Passage given:
▼▼▼
For some time I have felt that it was the buyer’s job to do their research before purchasing a puppy. That there is only so much that the ‘authorities’ should be expected to do, in order to protect people from themselves.
I felt that if the information was out there, and easy to find and understand, people would become better educated as to how they should go about finding a puppy with a good chance of a long and healthy life.
Providing this kind of information was one of my aims when I set up The Labrador Site
Right now, I am not so sure that relying on dog enthusiasts like me to provide information to the puppy buying public is sufficient.
Proof of quality?
Part of the problem seems to be that a Kennel Club pedigree is regarded as an endorsement of the puppy by this generally respected organisation.
My acquaintance knew that the dog he intended to buy had a pedigree. He had seen the papers. I believe that the reason he and his family did not do any further research was because in their minds, this pedigree, was proof of a quality dog.
Whilst I am sure that there is no intent to deceive or mislead people, there is no getting away from the fact that the Kennel Club issues pedigrees and the public reads far more into them, than is there.
A pedigree is a statement of ancestry. A family tree. Nothing more. It tells you that the mother of your dog and the father of your dog, both belong to the same closed register of dogs of that breed.
Yet clearly the general public believes it means more. They believe that it is a stamp of quality. It makes them feel safe and instils confidence in their choice of dog.
The Kennel Club’s responsibility
The question is, does the Kennel Club have a responsibility to improve this situation?
Should the KC be making it clear on the pedigrees themselves, that a pedigree is not a guarantee of any kind of health?
Should the KC even be registering puppies from breeding stock that have not been given even the most basic health tests?
Is it negligent of them to do so?
On the Kennel Club’s website there is a page entitled ‘Finding the right dog breeder‘ and there is plenty of useful information there for the would-be puppy buyer.
▲▲▲
Items from a data source:
▼▼▼
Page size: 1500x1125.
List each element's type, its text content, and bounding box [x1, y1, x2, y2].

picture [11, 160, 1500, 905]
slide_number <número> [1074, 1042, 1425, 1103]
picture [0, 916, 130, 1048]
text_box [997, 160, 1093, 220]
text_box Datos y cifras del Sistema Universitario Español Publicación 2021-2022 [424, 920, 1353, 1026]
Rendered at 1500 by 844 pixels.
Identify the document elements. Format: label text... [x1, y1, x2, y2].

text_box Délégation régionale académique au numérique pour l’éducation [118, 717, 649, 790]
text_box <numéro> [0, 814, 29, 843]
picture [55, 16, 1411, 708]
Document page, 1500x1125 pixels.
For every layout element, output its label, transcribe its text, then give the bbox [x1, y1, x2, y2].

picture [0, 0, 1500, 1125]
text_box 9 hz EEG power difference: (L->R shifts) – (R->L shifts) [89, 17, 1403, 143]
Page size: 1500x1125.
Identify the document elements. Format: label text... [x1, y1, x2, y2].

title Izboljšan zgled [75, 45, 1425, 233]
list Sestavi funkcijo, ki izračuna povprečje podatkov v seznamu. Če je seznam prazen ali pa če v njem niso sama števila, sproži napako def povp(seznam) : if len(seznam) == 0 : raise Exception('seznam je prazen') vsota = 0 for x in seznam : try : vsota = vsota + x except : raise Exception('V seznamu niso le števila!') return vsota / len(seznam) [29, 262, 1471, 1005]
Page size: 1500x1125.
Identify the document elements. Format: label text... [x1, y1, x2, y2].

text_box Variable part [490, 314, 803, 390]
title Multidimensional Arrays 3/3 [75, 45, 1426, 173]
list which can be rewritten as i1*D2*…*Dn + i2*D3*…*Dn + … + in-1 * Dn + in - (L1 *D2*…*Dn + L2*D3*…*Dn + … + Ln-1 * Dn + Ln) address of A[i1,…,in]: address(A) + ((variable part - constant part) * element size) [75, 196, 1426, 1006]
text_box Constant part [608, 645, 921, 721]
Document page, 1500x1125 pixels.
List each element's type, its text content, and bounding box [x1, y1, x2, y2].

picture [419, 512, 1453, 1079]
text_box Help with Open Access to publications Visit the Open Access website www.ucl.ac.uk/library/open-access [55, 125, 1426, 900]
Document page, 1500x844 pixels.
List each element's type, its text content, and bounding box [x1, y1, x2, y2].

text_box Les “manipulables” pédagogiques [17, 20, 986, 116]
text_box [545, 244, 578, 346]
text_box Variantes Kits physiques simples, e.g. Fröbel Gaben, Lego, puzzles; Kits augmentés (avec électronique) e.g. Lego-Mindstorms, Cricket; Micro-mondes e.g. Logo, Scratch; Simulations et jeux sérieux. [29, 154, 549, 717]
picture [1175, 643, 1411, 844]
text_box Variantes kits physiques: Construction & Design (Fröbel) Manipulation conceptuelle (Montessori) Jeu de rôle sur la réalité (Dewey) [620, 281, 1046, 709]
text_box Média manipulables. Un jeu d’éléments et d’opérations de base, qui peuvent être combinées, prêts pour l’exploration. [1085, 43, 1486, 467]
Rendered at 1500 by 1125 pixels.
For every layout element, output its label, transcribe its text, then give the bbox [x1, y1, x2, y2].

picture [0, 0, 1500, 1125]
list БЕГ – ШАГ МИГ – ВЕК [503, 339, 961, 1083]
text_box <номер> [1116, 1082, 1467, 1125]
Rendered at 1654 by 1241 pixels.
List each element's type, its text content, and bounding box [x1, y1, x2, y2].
▲▲▲
Work to be completed:
Answer these questions using the passage on puppy pedigrees.
1. According to the passage, what is a pedigree?
2. What is the title of the Kennel Club web page that the passage mentions?
3. What was one of the writer's aims in setting up The Labrador Site?

Correct answer:
1. A pedigree is a statement of ancestry, a family tree, and nothing more.
2. The page is titled "Finding the right dog breeder."
3. One aim was to provide easy-to-find, understandable information so that people would become better educated about finding a puppy with a good chance of a long and healthy life.